IBM is developing a type of memory that it says could one day be faster and more reliable than today's hard drives and flash memory.
Called "racetrack," it is a solid-state memory that aims to combine the best attributes of flash, like having no moving parts, and the low cost of hard drives for an inexpensive form of nonvolatile memory that will be stable and durable, said Stuart Parkin, an IBM Fellow.
Racetrack memory stores information in thousands of atoms in magnetic nanowires. Without the atoms moving, an electrical charge causes data to move swiftly along a U-shaped pipe that allows data to be read and written in less than a nanosecond, Parkin said. A nanosecond is a billionth of a second and commonly used to measure access time to RAM.
The memory reads 16 bits of data through one transistor, so it reads and writes information 100,000 times faster than flash memory, Parkin said.

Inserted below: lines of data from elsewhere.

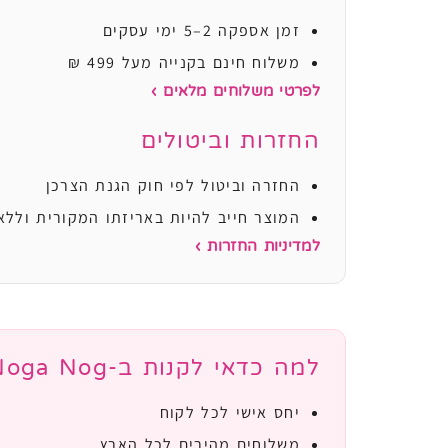
זמן אספקה 2–5 ימי עסקים
משלוח חינם בקנייה מעל 499 ₪
לפרטי משלוחים מלאים ›
החזרות וביטולים
החזרה וביטול לפי חוק הגנת הצרכן
המוצר חייב להיות באריזתו המקורית וללא
למדיניות החזרות ›
למה כדאי לקנות ב-Noga Nog?
יחס אישי לכל לקוח
משלוחים מהירים לכל הארץ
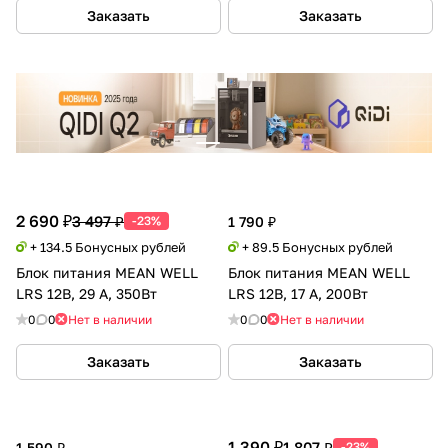
Заказать
Заказать
2 690 ₽
3 497 ₽
-23%
1 790 ₽
+ 134.5 Бонусных рублей
+ 89.5 Бонусных рублей
Блок питания MEAN WELL
Блок питания MEAN WELL
LRS 12В, 29 А, 350Вт
LRS 12В, 17 А, 200Вт
0
0
Нет в наличии
0
0
Нет в наличии
Заказать
Заказать
1 390 ₽
1 807 ₽
1 590 ₽
-23%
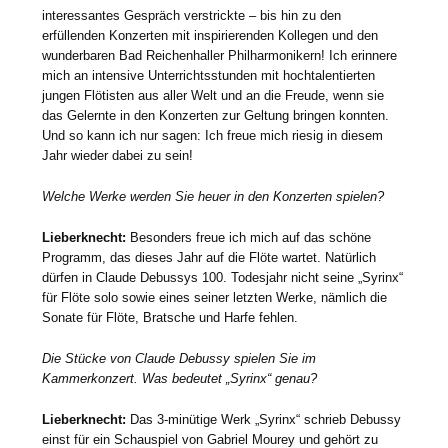
interessantes Gespräch verstrickte – bis hin zu den
erfüllenden Konzerten mit inspirierenden Kollegen und den
wunderbaren Bad Reichenhaller Philharmonikern! Ich erinnere
mich an intensive Unterrichtsstunden mit hochtalentierten
jungen Flötisten aus aller Welt und an die Freude, wenn sie
das Gelernte in den Konzerten zur Geltung bringen konnten.
Und so kann ich nur sagen: Ich freue mich riesig in diesem
Jahr wieder dabei zu sein!
Welche Werke werden Sie heuer in den Konzerten spielen?
Lieberknecht:
Besonders freue ich mich auf das schöne
Programm, das dieses Jahr auf die Flöte wartet. Natürlich
dürfen in Claude Debussys 100. Todesjahr nicht seine „Syrinx“
für Flöte solo sowie eines seiner letzten Werke, nämlich die
Sonate für Flöte, Bratsche und Harfe fehlen.
Die Stücke von Claude Debussy spielen Sie im
Kammerkonzert. Was bedeutet „Syrinx“ genau?
Lieberknecht:
Das 3-minütige Werk „Syrinx“ schrieb Debussy
einst für ein Schauspiel von Gabriel Mourey und gehört zu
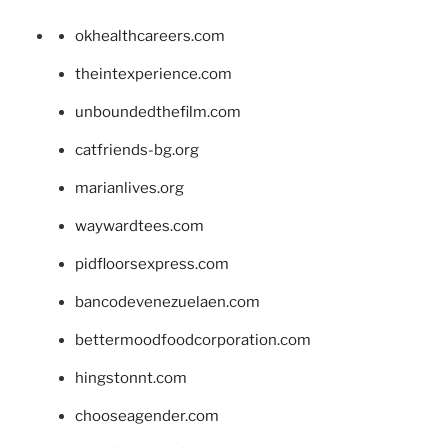
okhealthcareers.com
theintexperience.com
unboundedthefilm.com
catfriends-bg.org
marianlives.org
waywardtees.com
pidfloorsexpress.com
bancodevenezuelaen.com
bettermoodfoodcorporation.com
hingstonnt.com
chooseagender.com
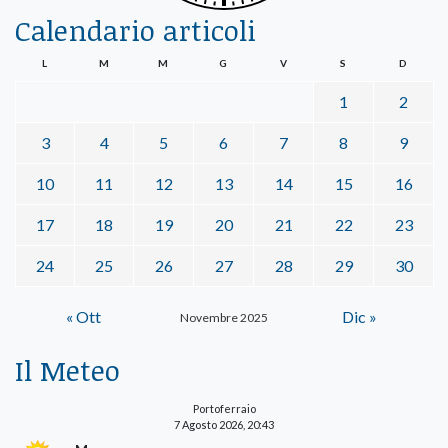
Calendario articoli
L
M
M
G
V
S
D
1
2
3
4
5
6
7
8
9
10
11
12
13
14
15
16
17
18
19
20
21
22
23
24
25
26
27
28
29
30
« Ott
Dic »
Novembre 2025
Il Meteo
Portoferraio
7 Agosto 2026, 20:43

"In flash memory and hard drives, one transistor can access 1 bit, or with flash, maybe 2 or possibly even 4 bits, that's it. We are going to use ... a transistor to access many bits of information."
Racetrack is still in its early days. The concept was proposed four or five years ago, Parkin said, and IBM hopes to be able to provide terabytes worth of storage from such devices in a few years.
"It will take two to four years to build a prototype in which we build these reading-and-writing elements on a nanoscopic scale. In four years we can perhaps demonstrate it works and then manufacture it," Parkin said.
Racetrack memory has no moving parts, it is "virtually unbreakable" and will never wear out, unlike flash drives, which could wear out after 10,000 read-and-write cycles, Parkin said. He likened the U-shaped design of horizontal pipes to a racetrack.
The memory keeps atoms constant, making it more durable than hard drives or flash. "Whenever you start to move atoms you have problems and devices wear out from fatigue after a time," Parkin said.
Racetrack memory's storage capacity is similar to flash's and may soon exceed hard-drive capacities, Parkin said.
Hard disks rotate to access information, while racetrack memory uses an electrical charge to read and write data, so it also uses less electricity, he said.
It will be inexpensive to manufacture because fewer transistors will be required and each memory chip will hold thousands of nanowires in a small footprint, Parkin said.
The premise behind racetrack memory is spintronics, a technology that manipulates the charge and spin properties of electrons. Using spintronics, hard-drive makers have developed drives that read data from a microscopically small area.
Parkin is widely noted for his work on spintronics and helping double the density of hard drives every year. Scientists Albert Fert, of France, and Peter Grunberg, of Germany, won the Nobel Prize in physics in 2007 for their spintronics research.